Children who play frequently with puzzles, blocks, and board games tend to have better spatial reasoning abilities than those who don’t, according to data from a nationally representative study published in Psychological Science. “Our findings show that spatial play specifically is related to children’s spatial reasoning skills,” says psychological scientist and lead researcher Jamie Jirout of Rhodes College.
Although previous research indicated that spatial play activities might foster children’s spatial reasoning, relevant data from a large and diverse sample were lacking, says Jirout. When the Wechsler Preschool and Primary Scale of Intelligence (WPPSI), a commonly used test of cognitive ability, was revised and standardized, it provided Jirout and her coauthor Nora Newcombe, an APS William James Fellow at Temple University, with an opportunity to study children’s spatial play and spatial thinking.
Jirout and Newcombe analyzed data from 847 children, ages 4 to 7, who had taken the revised WPPSI, which included measures of cognitive skills that contribute to general intelligence.

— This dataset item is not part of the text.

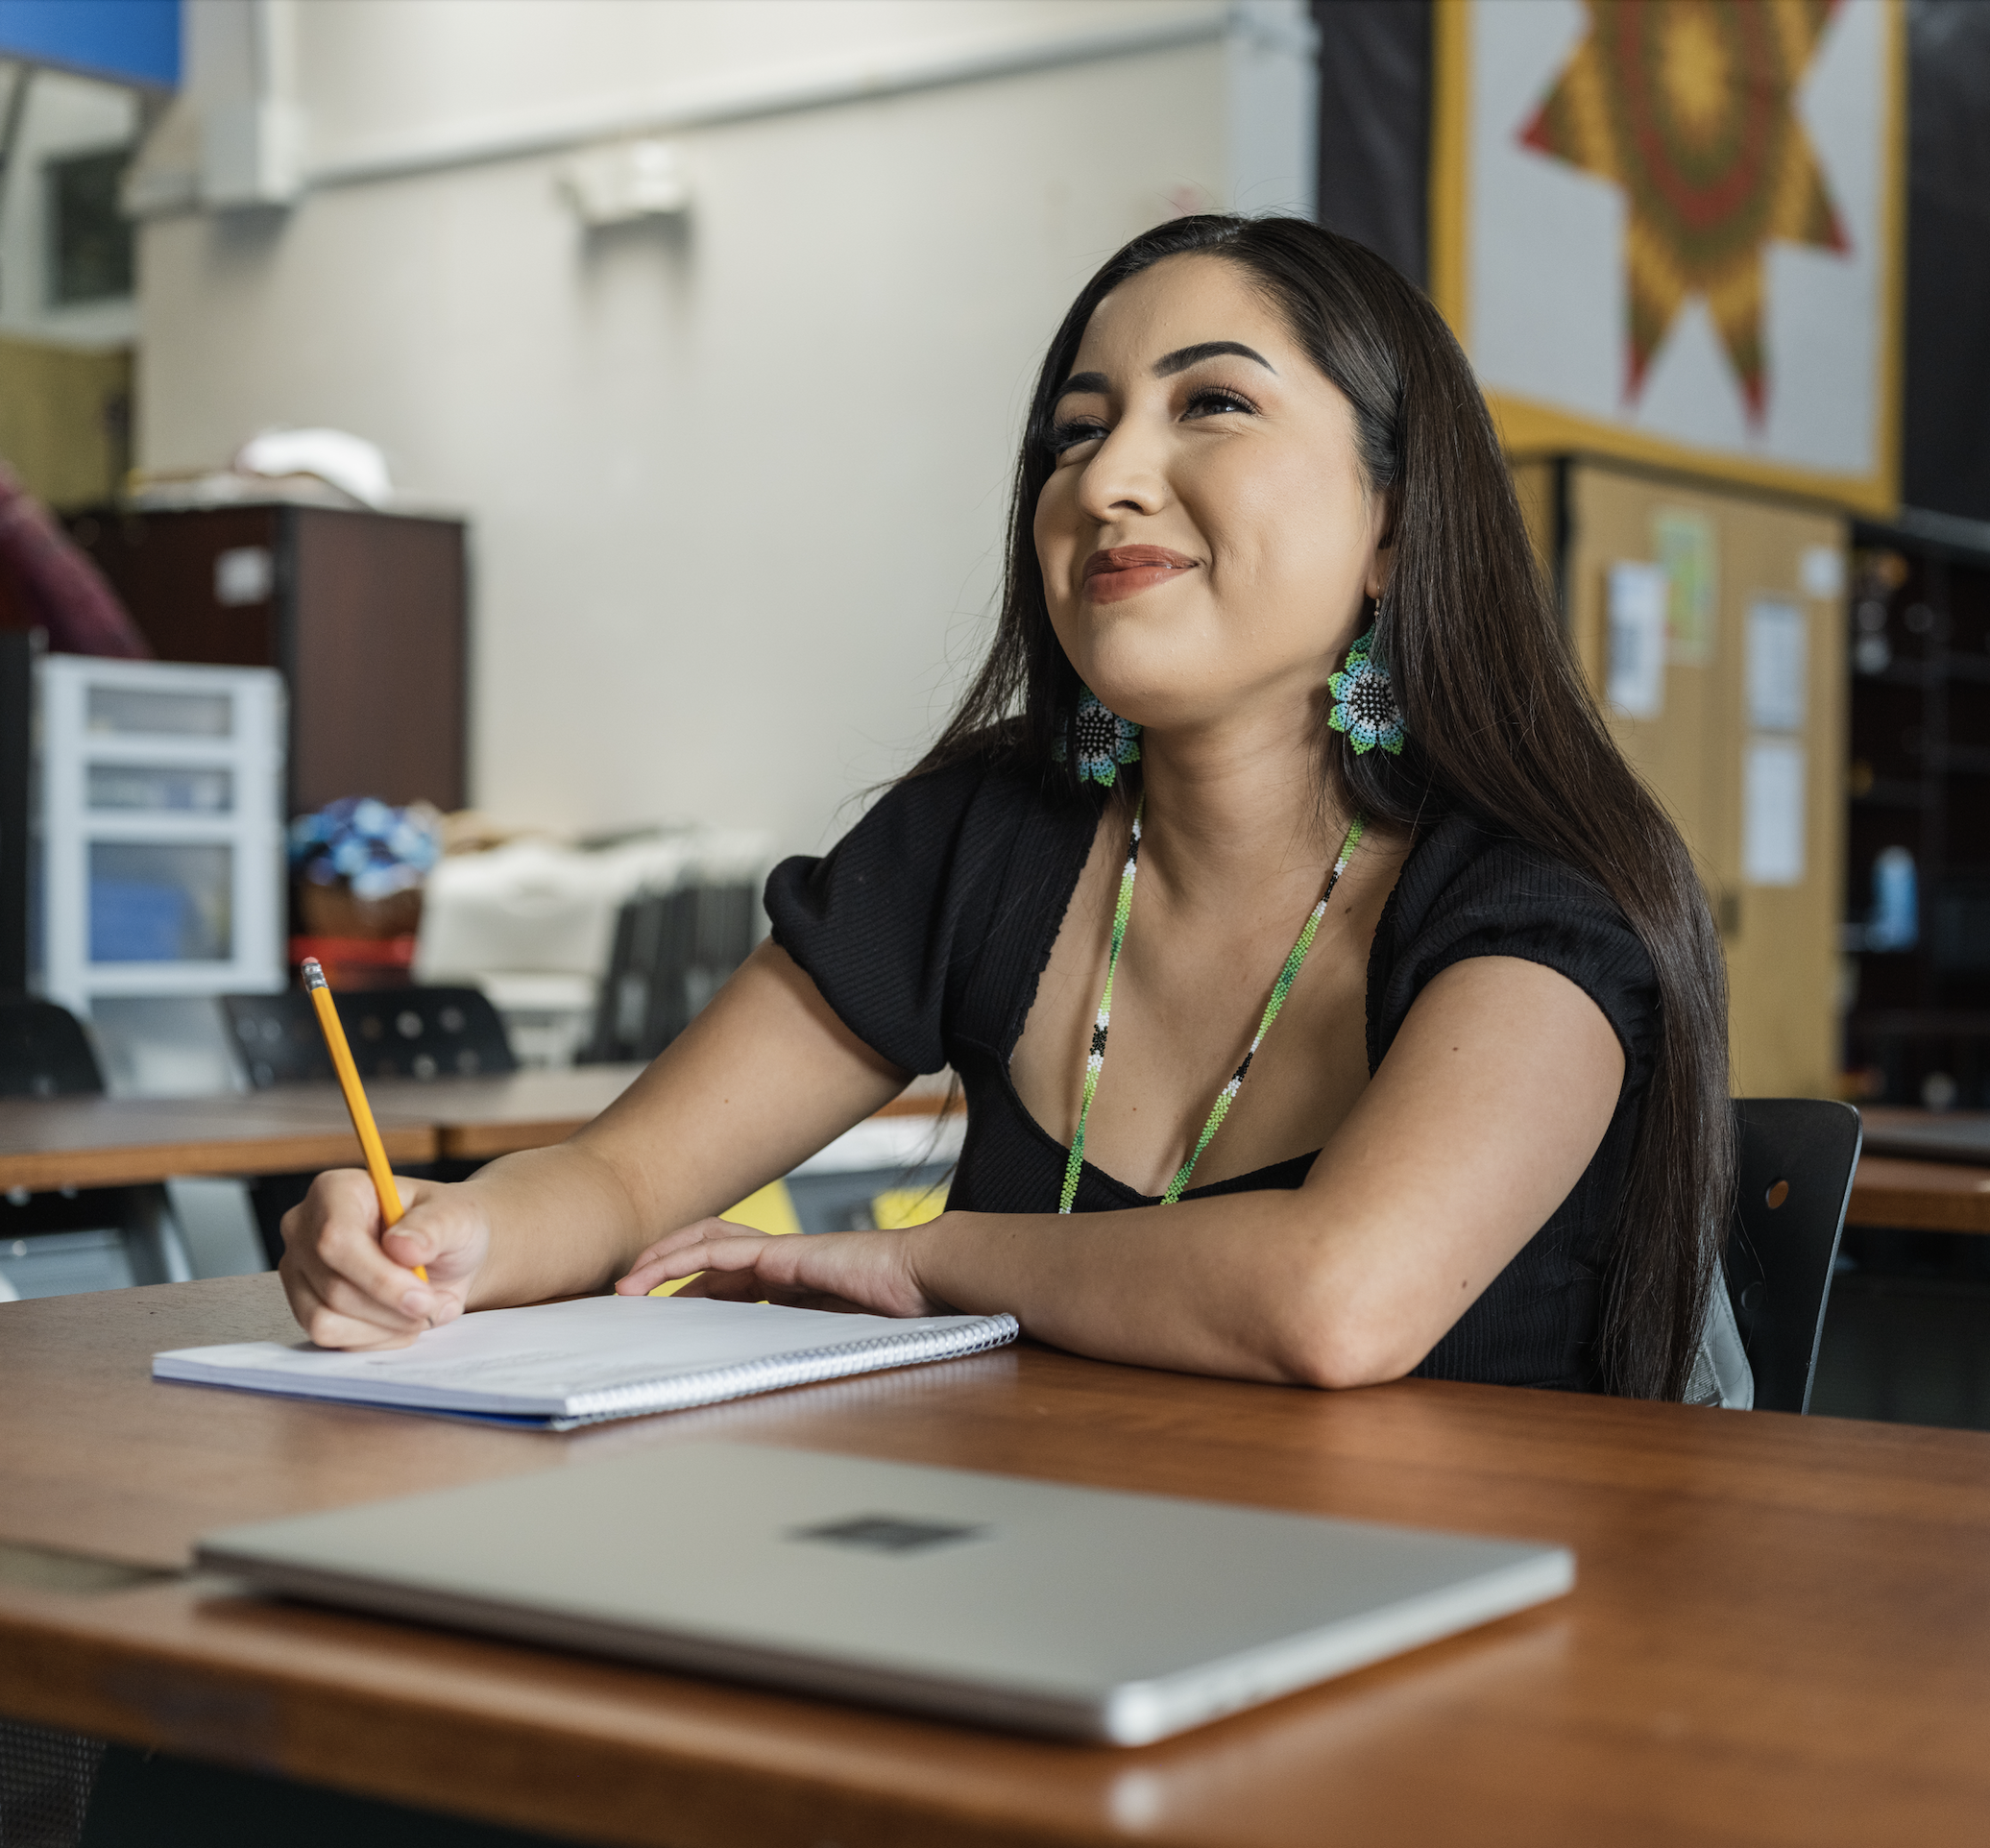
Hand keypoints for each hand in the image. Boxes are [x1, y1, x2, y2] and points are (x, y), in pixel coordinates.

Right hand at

The children’s spatial ability was specifically measured via the commonly used Block Design subtest of the WPPSI, in which children are asked to reproduce specific 2-D designs using cubes that have red, white, and half-red/half-white faces. The researchers also examined survey data from parents about the children’s play behavior and joint parent–child activities.
The data revealed that family socioeconomic status, gender, and general intelligence scores were all associated with children’s performance on the block-design task. Children from the low-socioeconomic status group tended to have lower block-design scores compared with children from either the middle- or high-socioeconomic status groups. And boys tended to have higher block-design scores than did girls, though only after several other cognitive abilities, such as vocabulary, working memory, and processing speed were taken into account.
How often children played with certain toys was also tied to their spatial reasoning skills. Children who played with puzzles, blocks, and board games often (more than six times per week) had higher block-design scores than did children who played with them sometimes (three to five times per week), or rarely/never.
The researchers argue that targeting children’s spatial play may be one possible intervention tool for improving their spatial ability.